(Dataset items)
■ ■ ■ ■ ■ ■ ■
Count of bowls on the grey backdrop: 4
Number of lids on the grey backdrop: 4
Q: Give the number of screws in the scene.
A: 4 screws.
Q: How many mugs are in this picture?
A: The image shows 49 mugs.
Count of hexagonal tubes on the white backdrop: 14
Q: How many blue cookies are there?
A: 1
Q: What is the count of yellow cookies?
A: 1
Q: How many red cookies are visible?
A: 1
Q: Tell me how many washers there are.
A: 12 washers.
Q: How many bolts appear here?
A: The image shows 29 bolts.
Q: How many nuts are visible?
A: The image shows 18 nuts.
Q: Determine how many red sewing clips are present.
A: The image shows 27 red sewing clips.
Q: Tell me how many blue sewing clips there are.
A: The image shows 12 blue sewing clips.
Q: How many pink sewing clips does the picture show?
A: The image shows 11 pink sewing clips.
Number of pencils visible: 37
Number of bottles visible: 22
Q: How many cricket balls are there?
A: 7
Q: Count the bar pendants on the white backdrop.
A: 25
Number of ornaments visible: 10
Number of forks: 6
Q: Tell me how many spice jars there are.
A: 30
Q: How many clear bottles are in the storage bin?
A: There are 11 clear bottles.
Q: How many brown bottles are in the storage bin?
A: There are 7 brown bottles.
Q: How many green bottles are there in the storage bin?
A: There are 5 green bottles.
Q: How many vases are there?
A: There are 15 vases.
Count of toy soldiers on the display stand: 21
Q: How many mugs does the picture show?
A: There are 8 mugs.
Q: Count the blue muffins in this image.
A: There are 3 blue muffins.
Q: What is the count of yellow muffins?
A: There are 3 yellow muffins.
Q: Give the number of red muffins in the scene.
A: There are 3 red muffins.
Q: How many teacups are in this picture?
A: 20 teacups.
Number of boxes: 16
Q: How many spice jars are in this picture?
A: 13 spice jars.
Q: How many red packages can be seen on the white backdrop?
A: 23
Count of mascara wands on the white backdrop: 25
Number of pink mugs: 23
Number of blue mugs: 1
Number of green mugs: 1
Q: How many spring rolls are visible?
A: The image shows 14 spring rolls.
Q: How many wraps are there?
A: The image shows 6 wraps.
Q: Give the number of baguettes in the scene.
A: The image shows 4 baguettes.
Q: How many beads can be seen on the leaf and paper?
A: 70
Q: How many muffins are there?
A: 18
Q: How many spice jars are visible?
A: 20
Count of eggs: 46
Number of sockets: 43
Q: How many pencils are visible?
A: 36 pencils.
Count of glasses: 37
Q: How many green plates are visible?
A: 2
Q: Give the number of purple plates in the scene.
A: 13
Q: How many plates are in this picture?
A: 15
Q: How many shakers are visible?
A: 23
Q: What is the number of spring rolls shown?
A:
■ ■ ■ ■ ■ ■ ■
> _Problem to solve_
Arrange every line of the listing above as a numbered list, omitting any blank lines.

> _Reply_
1. Count of bowls on the grey backdrop: 4
2. Number of lids on the grey backdrop: 4
3. Q: Give the number of screws in the scene.
4. A: 4 screws.
5. Q: How many mugs are in this picture?
6. A: The image shows 49 mugs.
7. Count of hexagonal tubes on the white backdrop: 14
8. Q: How many blue cookies are there?
9. A: 1
10. Q: What is the count of yellow cookies?
11. A: 1
12. Q: How many red cookies are visible?
13. A: 1
14. Q: Tell me how many washers there are.
15. A: 12 washers.
16. Q: How many bolts appear here?
17. A: The image shows 29 bolts.
18. Q: How many nuts are visible?
19. A: The image shows 18 nuts.
20. Q: Determine how many red sewing clips are present.
21. A: The image shows 27 red sewing clips.
22. Q: Tell me how many blue sewing clips there are.
23. A: The image shows 12 blue sewing clips.
24. Q: How many pink sewing clips does the picture show?
25. A: The image shows 11 pink sewing clips.
26. Number of pencils visible: 37
27. Number of bottles visible: 22
28. Q: How many cricket balls are there?
29. A: 7
30. Q: Count the bar pendants on the white backdrop.
31. A: 25
32. Number of ornaments visible: 10
33. Number of forks: 6
34. Q: Tell me how many spice jars there are.
35. A: 30
36. Q: How many clear bottles are in the storage bin?
37. A: There are 11 clear bottles.
38. Q: How many brown bottles are in the storage bin?
39. A: There are 7 brown bottles.
40. Q: How many green bottles are there in the storage bin?
41. A: There are 5 green bottles.
42. Q: How many vases are there?
43. A: There are 15 vases.
44. Count of toy soldiers on the display stand: 21
45. Q: How many mugs does the picture show?
46. A: There are 8 mugs.
47. Q: Count the blue muffins in this image.
48. A: There are 3 blue muffins.
49. Q: What is the count of yellow muffins?
50. A: There are 3 yellow muffins.
51. Q: Give the number of red muffins in the scene.
52. A: There are 3 red muffins.
53. Q: How many teacups are in this picture?
54. A: 20 teacups.
55. Number of boxes: 16
56. Q: How many spice jars are in this picture?
57. A: 13 spice jars.
58. Q: How many red packages can be seen on the white backdrop?
59. A: 23
60. Count of mascara wands on the white backdrop: 25
61. Number of pink mugs: 23
62. Number of blue mugs: 1
63. Number of green mugs: 1
64. Q: How many spring rolls are visible?
65. A: The image shows 14 spring rolls.
66. Q: How many wraps are there?
67. A: The image shows 6 wraps.
68. Q: Give the number of baguettes in the scene.
69. A: The image shows 4 baguettes.
70. Q: How many beads can be seen on the leaf and paper?
71. A: 70
72. Q: How many muffins are there?
73. A: 18
74. Q: How many spice jars are visible?
75. A: 20
76. Count of eggs: 46
77. Number of sockets: 43
78. Q: How many pencils are visible?
79. A: 36 pencils.
80. Count of glasses: 37
81. Q: How many green plates are visible?
82. A: 2
83. Q: Give the number of purple plates in the scene.
84. A: 13
85. Q: How many plates are in this picture?
86. A: 15
87. Q: How many shakers are visible?
88. A: 23
89. Q: What is the number of spring rolls shown?
90. A:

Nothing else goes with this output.